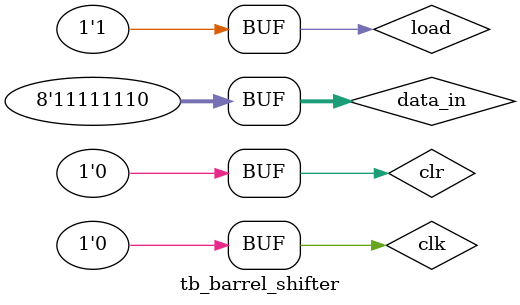
<source format=v>
module tb_barrel_shifter();

wire [7:0] data_out;
reg [7:0] data_in;
reg clk, clr, load;

barrel_shifter uut(.data_out(data_out), .data_in(data_in), .clk(clk), .clr(clr), .load(load));

initial begin
    clk = 1'b0;
end

initial begin
    #5 clk = ~clk;
end

initial begin
    $dumpfile("../simulation/tb_barrel_shifter.v");
    $dumpvars(0, tb_barrel_shifter);
end

initial begin
    clr = 1'b1;
    #10 clr = 1'b0;

    #5 data_in = 8'hfe;
    #5 load = 1'b1;
end

initial begin
    $monitor($time, " Barrel Shifter output: %x", data_out);
end

endmodule
</source>
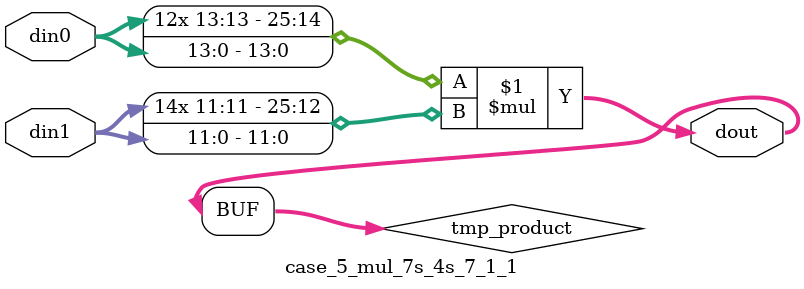
<source format=v>

`timescale 1 ns / 1 ps

 module case_5_mul_7s_4s_7_1_1(din0, din1, dout);
parameter ID = 1;
parameter NUM_STAGE = 0;
parameter din0_WIDTH = 14;
parameter din1_WIDTH = 12;
parameter dout_WIDTH = 26;

input [din0_WIDTH - 1 : 0] din0; 
input [din1_WIDTH - 1 : 0] din1; 
output [dout_WIDTH - 1 : 0] dout;

wire signed [dout_WIDTH - 1 : 0] tmp_product;



























assign tmp_product = $signed(din0) * $signed(din1);








assign dout = tmp_product;





















endmodule

</source>
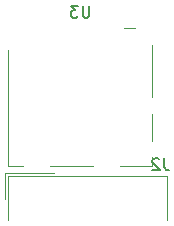
<source format=gbo>
G04 #@! TF.GenerationSoftware,KiCad,Pcbnew,(5.1.5)-3*
G04 #@! TF.CreationDate,2020-04-21T17:30:06+02:00*
G04 #@! TF.ProjectId,Wegard_Logger,57656761-7264-45f4-9c6f-676765722e6b,rev?*
G04 #@! TF.SameCoordinates,Original*
G04 #@! TF.FileFunction,Legend,Bot*
G04 #@! TF.FilePolarity,Positive*
%FSLAX46Y46*%
G04 Gerber Fmt 4.6, Leading zero omitted, Abs format (unit mm)*
G04 Created by KiCad (PCBNEW (5.1.5)-3) date 2020-04-21 17:30:06*
%MOMM*%
%LPD*%
G04 APERTURE LIST*
%ADD10C,0.120000*%
%ADD11C,0.150000*%
G04 APERTURE END LIST*
D10*
X154110000Y-102130000D02*
X154110000Y-106580000D01*
X154110000Y-107980000D02*
X154110000Y-110280000D01*
X154110000Y-111680000D02*
X154110000Y-112400000D01*
X154110000Y-112400000D02*
X151430000Y-112400000D01*
X149130000Y-112400000D02*
X145460000Y-112400000D01*
X143160000Y-112400000D02*
X141930000Y-112400000D01*
X141930000Y-112400000D02*
X141930000Y-102580000D01*
X152630000Y-100760000D02*
X151770000Y-100760000D01*
X141652067Y-112999800D02*
X145845400Y-112999800D01*
X141652067Y-115239800D02*
X141652067Y-112999800D01*
X155338733Y-113239800D02*
X155338733Y-116979800D01*
X141892067Y-113239800D02*
X155338733Y-113239800D01*
X141892067Y-116979800D02*
X141892067Y-113239800D01*
D11*
X148801904Y-98852380D02*
X148801904Y-99661904D01*
X148754285Y-99757142D01*
X148706666Y-99804761D01*
X148611428Y-99852380D01*
X148420952Y-99852380D01*
X148325714Y-99804761D01*
X148278095Y-99757142D01*
X148230476Y-99661904D01*
X148230476Y-98852380D01*
X147849523Y-98852380D02*
X147230476Y-98852380D01*
X147563809Y-99233333D01*
X147420952Y-99233333D01*
X147325714Y-99280952D01*
X147278095Y-99328571D01*
X147230476Y-99423809D01*
X147230476Y-99661904D01*
X147278095Y-99757142D01*
X147325714Y-99804761D01*
X147420952Y-99852380D01*
X147706666Y-99852380D01*
X147801904Y-99804761D01*
X147849523Y-99757142D01*
X155146333Y-111771180D02*
X155146333Y-112485466D01*
X155193952Y-112628323D01*
X155289190Y-112723561D01*
X155432047Y-112771180D01*
X155527285Y-112771180D01*
X154717761Y-111866419D02*
X154670142Y-111818800D01*
X154574904Y-111771180D01*
X154336809Y-111771180D01*
X154241571Y-111818800D01*
X154193952Y-111866419D01*
X154146333Y-111961657D01*
X154146333Y-112056895D01*
X154193952Y-112199752D01*
X154765380Y-112771180D01*
X154146333Y-112771180D01*
M02*

</source>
== == ==
# Job
Extract from the records above the lines from the one containing "X154110000Y-111680000D02*" to the one containing "X148801904Y-98852380D02*", both lines included, exactly as they appear and with nothing else.

# Solution to this problem
X154110000Y-111680000D02*
X154110000Y-112400000D01*
X154110000Y-112400000D02*
X151430000Y-112400000D01*
X149130000Y-112400000D02*
X145460000Y-112400000D01*
X143160000Y-112400000D02*
X141930000Y-112400000D01*
X141930000Y-112400000D02*
X141930000Y-102580000D01*
X152630000Y-100760000D02*
X151770000Y-100760000D01*
X141652067Y-112999800D02*
X145845400Y-112999800D01*
X141652067Y-115239800D02*
X141652067Y-112999800D01*
X155338733Y-113239800D02*
X155338733Y-116979800D01*
X141892067Y-113239800D02*
X155338733Y-113239800D01*
X141892067Y-116979800D02*
X141892067Y-113239800D01*
D11*
X148801904Y-98852380D02*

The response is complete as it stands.